Task objective: Update the lines from the one containing "order: Passeriformes" through the end of the records, inclusive, so that "common name" becomes "vernacular name" and nothing else changes.

===== Dataset excerpts =====

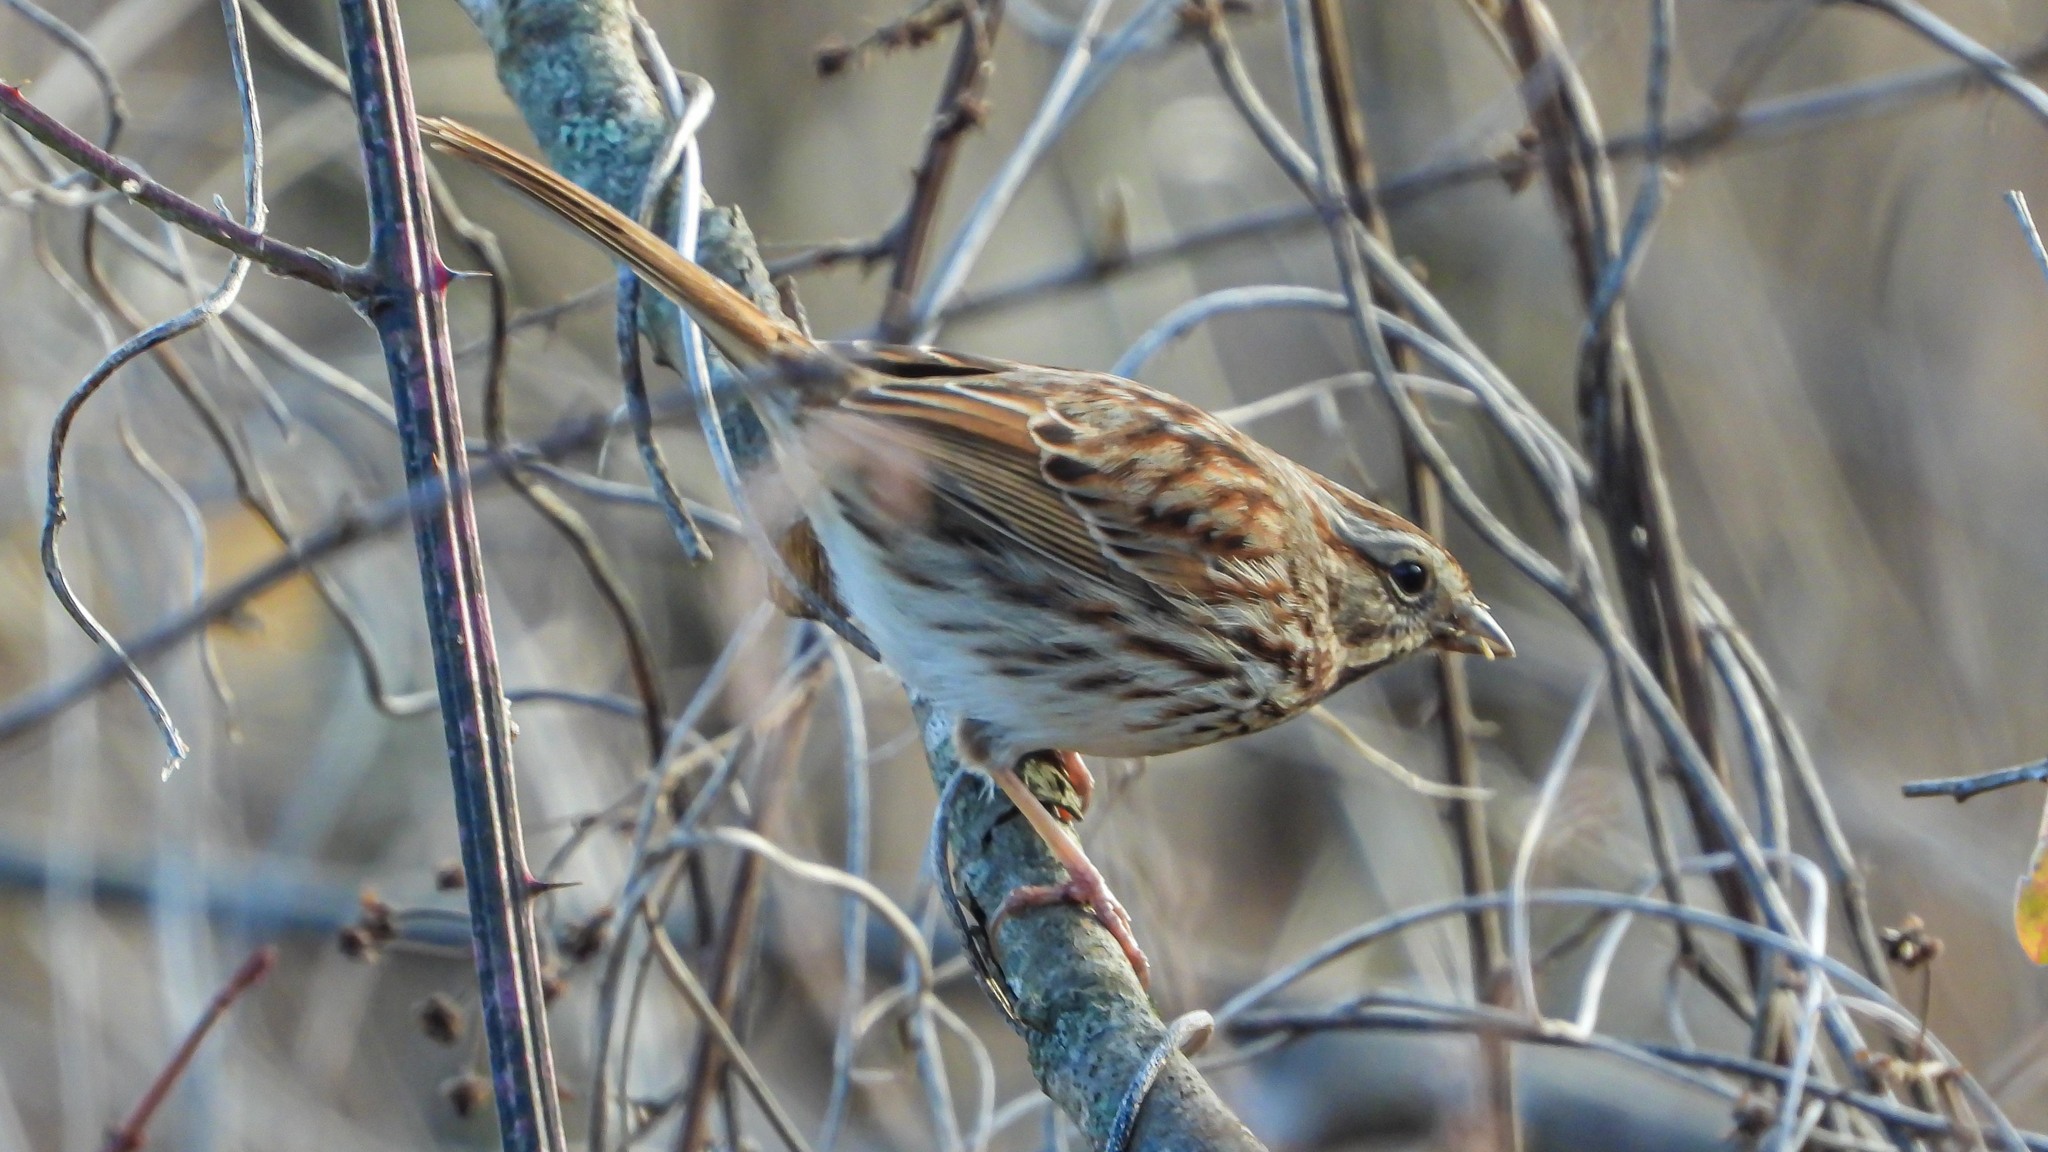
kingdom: Animalia
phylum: Chordata
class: Aves
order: Passeriformes
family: Passerellidae
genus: Melospiza
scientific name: Melospiza melodia
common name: Song sparrow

=====

Solution to this task:
order: Passeriformes
family: Passerellidae
genus: Melospiza
scientific name: Melospiza melodia
vernacular name: Song sparrow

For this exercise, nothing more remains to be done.